К этой теме он обращался многажды, словно стремясь заклясть собственную манию: пытался задним числом разагитировать мертвого Есенина («Так зачем же увеличивать число самоубийств?»), издевался над Зоей Березкиной в «Клопе», застрелившейся от несчастной любви к абсолютному ничтожеству («Эх, и покроют ее теперь в ячейке!»). Как знал, что посмертно «покроют в ячейке» и его — РАППовский некролог тоже расценивал его гибель как слабость. Но внимание Маяковского к этой проблеме было продиктовано не только собственным его стремлением к самоуничтожению: скорей эту манию следует рассматривать как типичный для Серебряного века случай суицидального психоза. Потому что ведь Серебряный век не кончился в семнадцатом году. Он продолжился, хоть его драмы и спустились уровнем ниже. Раньше «половой вопрос» решали гимназисты и курсистки, стрелялись и травились представители среднего класса, теперь все это сделалось достоянием комсомольцев, фабричных работниц, красного студенчества. Хотя почему, собственно, «сделалось»? И крестьянки любить умеют, и на фабриках кипели страсти, и стихотворение Маяковского, с которого мы начали, — в сущности, лишь парафраз сардонической песенки Сологуба 1911 года:
Главный парадокс двадцатых — который поможет нам понять многие парадоксы девяностых и нулевых, — связан с тем, что революция не принесла ни новых жанров, ни новых героев. А если и принесла, все это не приживалось: ни драматические монтажи Вишневского, лишенные психологизма, ни «литература факта», насаждавшаяся ЛЕФовцами, не имели ни читательского, ни зрительского успеха. Продолжался все тот же «Санин», только теперь эти эротические драмы разыгрывались уже в студенческих и заводских общежитиях. В одном романе нулевых революционный поэт, сторонник новых форм, заявлял: «Пролетариат сделал революцию не для того, чтобы ходить в академический театр!» «Верно, — отвечал ему более проницательный скептик. — Пролетариат сделал революцию для того, чтобы ходить в синематограф».
Литература двадцатых не предложила сколько-нибудь ярких производственных романов. Критика вцепилась в «Цемент Гладкова», потому что все остальное в этом жанре было уж вовсе некондиционно; даже в тридцатые, когда к борьбе за производственный роман подключились лучшие литературные кадры из уцелевших — Валентин Катаев, Мариэтта Шагинян, Илья Эренбург, — читать «Гидроцентраль» или «День второй» можно было только на безрыбье.

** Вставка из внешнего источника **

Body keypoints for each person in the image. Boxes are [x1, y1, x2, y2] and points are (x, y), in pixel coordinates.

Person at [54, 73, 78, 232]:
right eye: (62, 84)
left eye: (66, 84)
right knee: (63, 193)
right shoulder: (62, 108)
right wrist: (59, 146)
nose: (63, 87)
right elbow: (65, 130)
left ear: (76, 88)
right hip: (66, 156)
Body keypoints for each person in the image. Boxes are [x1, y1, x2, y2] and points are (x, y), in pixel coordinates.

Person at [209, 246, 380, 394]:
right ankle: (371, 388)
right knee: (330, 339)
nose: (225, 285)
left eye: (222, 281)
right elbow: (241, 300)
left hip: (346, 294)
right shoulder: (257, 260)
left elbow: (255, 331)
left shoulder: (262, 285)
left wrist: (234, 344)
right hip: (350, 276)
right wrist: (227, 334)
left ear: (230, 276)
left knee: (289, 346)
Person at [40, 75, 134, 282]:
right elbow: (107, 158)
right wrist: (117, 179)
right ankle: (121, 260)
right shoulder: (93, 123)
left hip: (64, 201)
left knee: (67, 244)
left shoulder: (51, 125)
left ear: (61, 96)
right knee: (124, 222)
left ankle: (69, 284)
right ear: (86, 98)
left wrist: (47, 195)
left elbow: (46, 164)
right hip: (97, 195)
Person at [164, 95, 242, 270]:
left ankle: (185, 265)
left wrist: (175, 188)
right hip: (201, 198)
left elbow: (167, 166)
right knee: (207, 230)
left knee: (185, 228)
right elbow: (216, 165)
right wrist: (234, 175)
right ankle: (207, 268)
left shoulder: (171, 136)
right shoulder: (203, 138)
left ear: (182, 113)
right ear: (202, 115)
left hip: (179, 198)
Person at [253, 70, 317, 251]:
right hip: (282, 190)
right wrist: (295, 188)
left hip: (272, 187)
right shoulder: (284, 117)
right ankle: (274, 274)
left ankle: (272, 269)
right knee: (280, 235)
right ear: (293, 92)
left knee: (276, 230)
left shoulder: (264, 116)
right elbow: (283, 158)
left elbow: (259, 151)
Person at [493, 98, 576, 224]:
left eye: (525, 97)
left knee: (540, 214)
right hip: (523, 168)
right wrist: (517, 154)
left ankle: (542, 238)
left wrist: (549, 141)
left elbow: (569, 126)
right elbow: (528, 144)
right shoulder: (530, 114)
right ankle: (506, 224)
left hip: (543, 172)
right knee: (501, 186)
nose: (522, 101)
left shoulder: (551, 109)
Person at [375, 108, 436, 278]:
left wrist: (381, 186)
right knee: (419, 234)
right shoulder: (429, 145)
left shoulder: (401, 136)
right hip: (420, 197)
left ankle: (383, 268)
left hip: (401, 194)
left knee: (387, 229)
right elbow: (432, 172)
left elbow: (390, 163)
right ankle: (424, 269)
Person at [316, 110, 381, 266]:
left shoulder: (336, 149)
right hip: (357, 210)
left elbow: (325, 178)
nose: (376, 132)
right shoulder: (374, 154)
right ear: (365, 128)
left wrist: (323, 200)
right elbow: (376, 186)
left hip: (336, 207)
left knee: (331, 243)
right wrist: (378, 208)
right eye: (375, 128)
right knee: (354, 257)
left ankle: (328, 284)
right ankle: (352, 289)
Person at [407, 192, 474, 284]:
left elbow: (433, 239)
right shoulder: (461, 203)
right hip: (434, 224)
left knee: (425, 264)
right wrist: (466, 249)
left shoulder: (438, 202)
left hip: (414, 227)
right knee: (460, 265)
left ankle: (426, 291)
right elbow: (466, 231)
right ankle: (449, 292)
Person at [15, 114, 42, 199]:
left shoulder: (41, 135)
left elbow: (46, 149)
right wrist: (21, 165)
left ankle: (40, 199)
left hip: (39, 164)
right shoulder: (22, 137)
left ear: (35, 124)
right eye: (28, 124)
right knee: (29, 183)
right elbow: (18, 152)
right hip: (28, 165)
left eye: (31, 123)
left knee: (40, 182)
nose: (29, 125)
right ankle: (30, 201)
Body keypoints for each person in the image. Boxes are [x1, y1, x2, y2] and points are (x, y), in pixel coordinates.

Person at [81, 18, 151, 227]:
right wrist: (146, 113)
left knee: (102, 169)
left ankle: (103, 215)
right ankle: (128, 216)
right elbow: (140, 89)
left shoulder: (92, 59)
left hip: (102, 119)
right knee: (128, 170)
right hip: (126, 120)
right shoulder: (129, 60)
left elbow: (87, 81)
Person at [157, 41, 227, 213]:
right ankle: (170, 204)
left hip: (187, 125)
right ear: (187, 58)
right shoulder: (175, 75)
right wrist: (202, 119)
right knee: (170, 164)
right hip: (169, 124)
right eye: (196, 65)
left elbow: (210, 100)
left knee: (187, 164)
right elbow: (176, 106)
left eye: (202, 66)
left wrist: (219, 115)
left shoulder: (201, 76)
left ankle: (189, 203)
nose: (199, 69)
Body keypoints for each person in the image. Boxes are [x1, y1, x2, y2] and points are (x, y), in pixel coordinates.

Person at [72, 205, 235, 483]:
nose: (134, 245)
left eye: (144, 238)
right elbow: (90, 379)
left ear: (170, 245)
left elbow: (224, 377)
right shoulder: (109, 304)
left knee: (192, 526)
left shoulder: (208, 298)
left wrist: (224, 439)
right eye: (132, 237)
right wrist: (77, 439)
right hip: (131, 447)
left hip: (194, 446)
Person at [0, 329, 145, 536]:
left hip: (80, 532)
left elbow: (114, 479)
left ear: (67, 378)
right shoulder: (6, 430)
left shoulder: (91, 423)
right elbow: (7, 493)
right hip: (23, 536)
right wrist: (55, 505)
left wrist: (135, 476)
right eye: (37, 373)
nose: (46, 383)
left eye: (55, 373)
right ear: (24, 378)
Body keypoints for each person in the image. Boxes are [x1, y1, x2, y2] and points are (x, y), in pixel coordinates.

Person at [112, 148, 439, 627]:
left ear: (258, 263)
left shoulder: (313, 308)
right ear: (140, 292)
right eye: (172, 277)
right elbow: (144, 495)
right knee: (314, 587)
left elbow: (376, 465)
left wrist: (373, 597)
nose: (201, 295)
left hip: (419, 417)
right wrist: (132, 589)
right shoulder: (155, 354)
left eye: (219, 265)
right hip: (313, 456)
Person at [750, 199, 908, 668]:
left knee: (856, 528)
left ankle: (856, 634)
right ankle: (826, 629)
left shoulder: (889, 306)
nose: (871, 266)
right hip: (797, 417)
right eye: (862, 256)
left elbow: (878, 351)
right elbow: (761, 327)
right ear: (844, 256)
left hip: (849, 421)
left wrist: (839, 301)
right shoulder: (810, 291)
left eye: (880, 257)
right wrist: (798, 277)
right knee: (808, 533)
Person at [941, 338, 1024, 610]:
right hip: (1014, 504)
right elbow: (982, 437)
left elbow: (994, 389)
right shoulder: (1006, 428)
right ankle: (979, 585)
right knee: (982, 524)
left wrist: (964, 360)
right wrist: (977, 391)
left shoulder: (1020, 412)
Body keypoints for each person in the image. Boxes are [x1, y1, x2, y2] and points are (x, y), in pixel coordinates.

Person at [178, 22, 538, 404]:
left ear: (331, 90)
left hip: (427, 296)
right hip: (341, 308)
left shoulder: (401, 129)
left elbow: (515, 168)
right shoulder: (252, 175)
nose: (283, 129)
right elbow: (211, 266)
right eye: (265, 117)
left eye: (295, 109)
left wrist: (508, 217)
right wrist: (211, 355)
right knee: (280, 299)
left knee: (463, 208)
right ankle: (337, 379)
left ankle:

В двадцатые альтернатива еще наличествовала: пышно расцвел советский любовный роман, параллельно развивался плутовской. То-то и чудо, что величайшая из мировых революций осталась не отображена в прозе. В поэзии кое-что было, в основном по горячим следам, в драматургии тоже, но проза двадцатых, еще не загнанная в идеологическое русло, от революции отворачивалась. Интересней было рассказывать о похождениях Великого провокатора Хулио Хуренито, Великого комбинатора Остапа Бендера и прочих прелестных авантюристов: Невзорова из «Ибикуса» А. Толстого, «Растратчиков» Катаева, «Форда» Юлия Берзина, Обольянинова из булгаковской «Зойкиной квартиры». Писатели с куда большей охотой писали, а читатели читали авантюрные романы, но уж никак не историю партизанской борьбы или пролетарского трудового подвига.